#### Work task:
Search the records for "size". Copy every line where it appears.

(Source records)
************

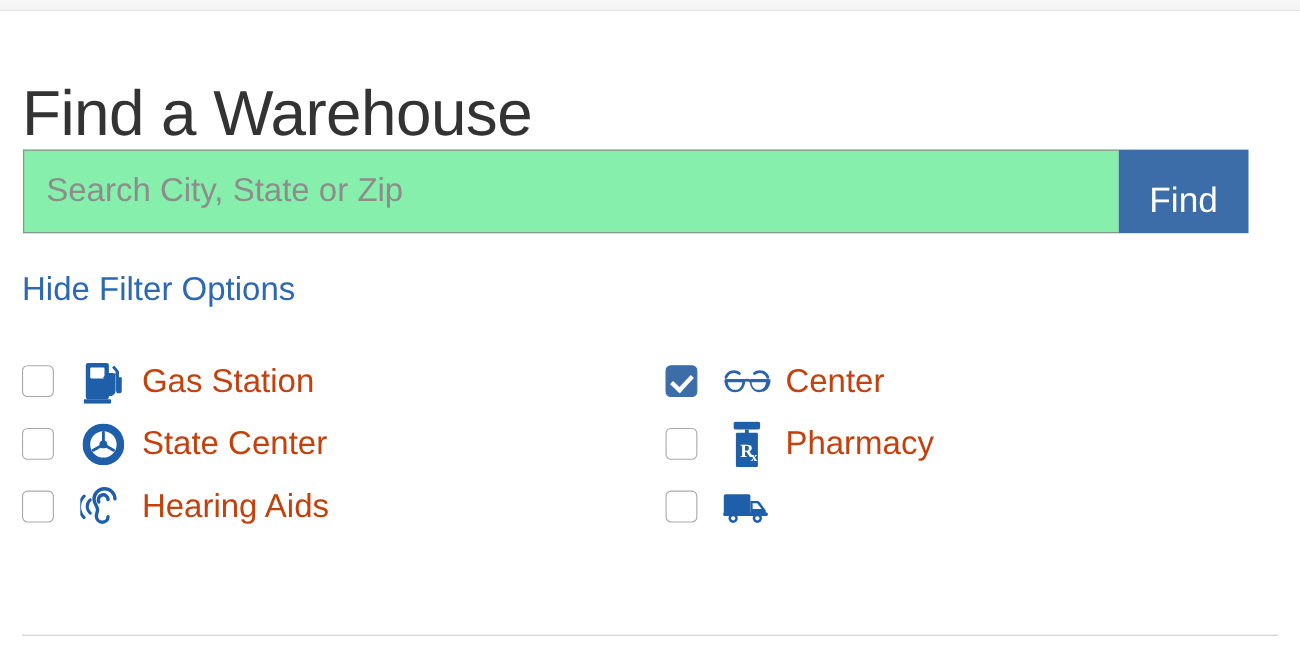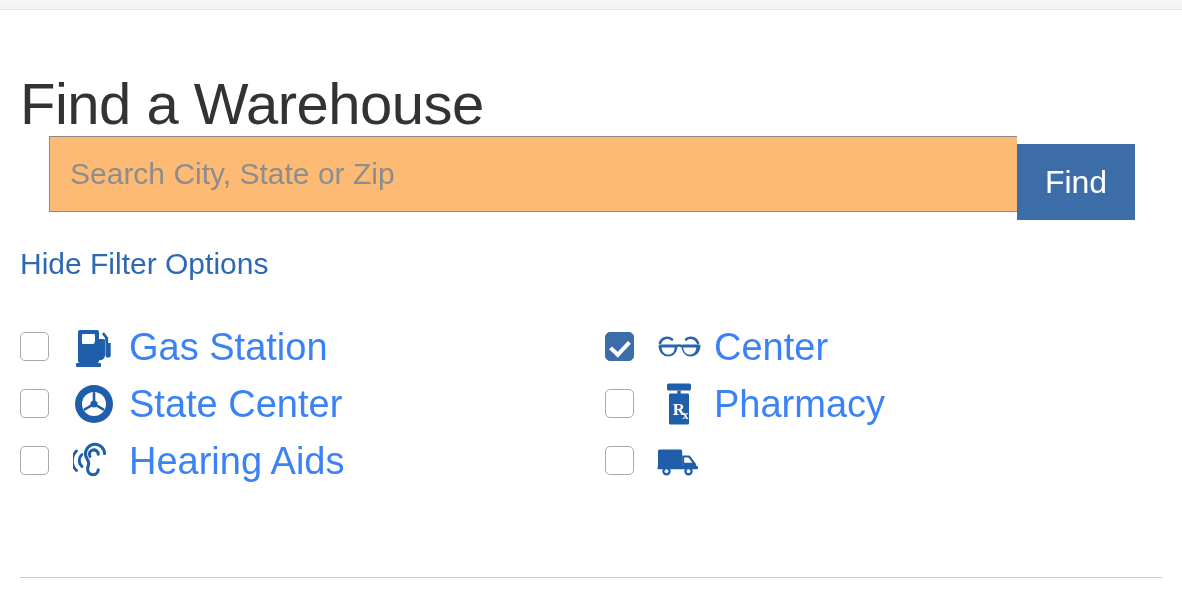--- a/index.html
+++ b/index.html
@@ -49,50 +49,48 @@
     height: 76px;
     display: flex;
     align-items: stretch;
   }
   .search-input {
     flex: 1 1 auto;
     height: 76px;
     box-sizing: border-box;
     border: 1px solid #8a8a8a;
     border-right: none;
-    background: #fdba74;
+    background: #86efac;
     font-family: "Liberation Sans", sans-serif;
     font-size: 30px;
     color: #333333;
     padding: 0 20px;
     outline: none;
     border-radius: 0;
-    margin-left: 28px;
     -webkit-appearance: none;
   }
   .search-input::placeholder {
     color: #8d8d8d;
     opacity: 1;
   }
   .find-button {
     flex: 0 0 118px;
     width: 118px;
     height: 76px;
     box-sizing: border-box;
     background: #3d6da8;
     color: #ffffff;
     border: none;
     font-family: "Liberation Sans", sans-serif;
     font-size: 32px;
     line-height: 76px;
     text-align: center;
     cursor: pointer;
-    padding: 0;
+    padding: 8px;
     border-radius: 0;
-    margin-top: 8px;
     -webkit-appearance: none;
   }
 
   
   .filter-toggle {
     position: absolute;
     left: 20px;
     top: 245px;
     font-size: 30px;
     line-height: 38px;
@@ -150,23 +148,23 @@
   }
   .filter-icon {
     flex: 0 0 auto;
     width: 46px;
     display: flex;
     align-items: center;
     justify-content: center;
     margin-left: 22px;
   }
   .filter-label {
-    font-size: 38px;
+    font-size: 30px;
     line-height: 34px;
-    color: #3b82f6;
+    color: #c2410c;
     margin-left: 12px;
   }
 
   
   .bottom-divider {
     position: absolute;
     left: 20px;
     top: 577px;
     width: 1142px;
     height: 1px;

************

#### Solution to the problem:
     font-size: 30px;
     font-size: 32px;
     font-size: 30px;
-    font-size: 38px;
+    font-size: 30px;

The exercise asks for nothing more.